Commie spies and the World Bank

by Stephen Grenville - 19 April 2012 9:18AM

With Jim Yong Kim (pictured, to President Obama's right) now formally appointed as President of the World Bank, it might be worth relaying a footnote on the history of this position.

It does seem curious that the US should have pre-emptive rights over the World Bank presidency, leaving the more prestigious job of heading the International Monetary Fund to the Europeans. Benn Steil, writing in the New York Times, tells the story like this. JM Keynes and Harry Dexter White (US Treasury) had hammered out the Bretton Woods agreements which created these two institutions. White was all set to be head of the IMF (with Keynes to head the World Bank) when J Edgar Hoover identified White as a communist spy.
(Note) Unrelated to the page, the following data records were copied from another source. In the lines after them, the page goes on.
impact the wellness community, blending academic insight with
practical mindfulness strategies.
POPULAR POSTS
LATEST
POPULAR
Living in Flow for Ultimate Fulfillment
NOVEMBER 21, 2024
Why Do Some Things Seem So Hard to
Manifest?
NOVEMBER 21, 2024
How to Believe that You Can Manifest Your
Whatever the truth of this accusation, in the poisonous anti-communist climate of the time, President Truman was forced into a last-minute change, with White relegated to the number two position in the Fund behind a Belgian, Camille Gutt; thus the hardy tradition of a European leading the Fund was established. The Americans instead claimed the top job at the World Bank.

As usual, there is another narrative that fits the facts (and is not inconsistent with this story). The World Bank needed to raise funds from financial markets. The only big market was the US. Some felt that only an American would speak the language that US financial markets understood.

With the appointment of Kim, this durable tradition has been extended. It was never in question. The BRICS countries demonstrated their usual incoherence; the ink was hardly dry on their communique urging the appointment of an emerging county candidate to the job when Russia announced its support for the US candidate.